(Extracted page text data)
§

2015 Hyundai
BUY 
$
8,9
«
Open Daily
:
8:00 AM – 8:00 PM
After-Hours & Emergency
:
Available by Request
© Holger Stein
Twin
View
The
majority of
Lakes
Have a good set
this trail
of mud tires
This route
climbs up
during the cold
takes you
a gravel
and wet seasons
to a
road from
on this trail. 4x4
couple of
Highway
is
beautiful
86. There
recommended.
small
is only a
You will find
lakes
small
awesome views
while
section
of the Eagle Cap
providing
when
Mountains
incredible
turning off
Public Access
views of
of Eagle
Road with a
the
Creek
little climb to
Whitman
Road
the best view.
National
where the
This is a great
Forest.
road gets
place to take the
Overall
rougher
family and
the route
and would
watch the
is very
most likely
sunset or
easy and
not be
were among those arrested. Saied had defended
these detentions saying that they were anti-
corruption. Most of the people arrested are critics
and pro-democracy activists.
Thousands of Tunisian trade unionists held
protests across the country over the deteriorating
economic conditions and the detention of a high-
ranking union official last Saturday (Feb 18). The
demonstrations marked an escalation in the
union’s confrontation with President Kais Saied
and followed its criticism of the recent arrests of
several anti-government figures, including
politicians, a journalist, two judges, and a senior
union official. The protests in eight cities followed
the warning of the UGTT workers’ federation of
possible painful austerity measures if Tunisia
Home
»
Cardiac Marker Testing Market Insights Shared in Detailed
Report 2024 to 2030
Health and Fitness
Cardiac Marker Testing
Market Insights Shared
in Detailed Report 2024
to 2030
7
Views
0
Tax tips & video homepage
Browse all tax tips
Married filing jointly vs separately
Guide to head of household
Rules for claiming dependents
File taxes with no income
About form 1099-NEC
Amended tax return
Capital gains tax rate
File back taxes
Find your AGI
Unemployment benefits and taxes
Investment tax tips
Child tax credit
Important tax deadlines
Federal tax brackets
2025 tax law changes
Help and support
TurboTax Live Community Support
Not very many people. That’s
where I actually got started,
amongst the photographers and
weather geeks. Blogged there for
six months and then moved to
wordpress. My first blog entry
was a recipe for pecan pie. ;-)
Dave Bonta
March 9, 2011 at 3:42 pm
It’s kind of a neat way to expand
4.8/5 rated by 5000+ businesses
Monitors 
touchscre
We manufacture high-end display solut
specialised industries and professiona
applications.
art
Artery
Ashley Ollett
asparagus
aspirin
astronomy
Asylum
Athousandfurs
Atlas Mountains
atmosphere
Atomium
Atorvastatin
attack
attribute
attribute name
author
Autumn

§

> PROBLEM TO WORK ON
Please transcribe exactly the line containing "Atlas Mountains" and every line after it to the end of the data, and no other lines.

> REPLY
Atlas Mountains
atmosphere
Atomium
Atorvastatin
attack
attribute
attribute name
author
Autumn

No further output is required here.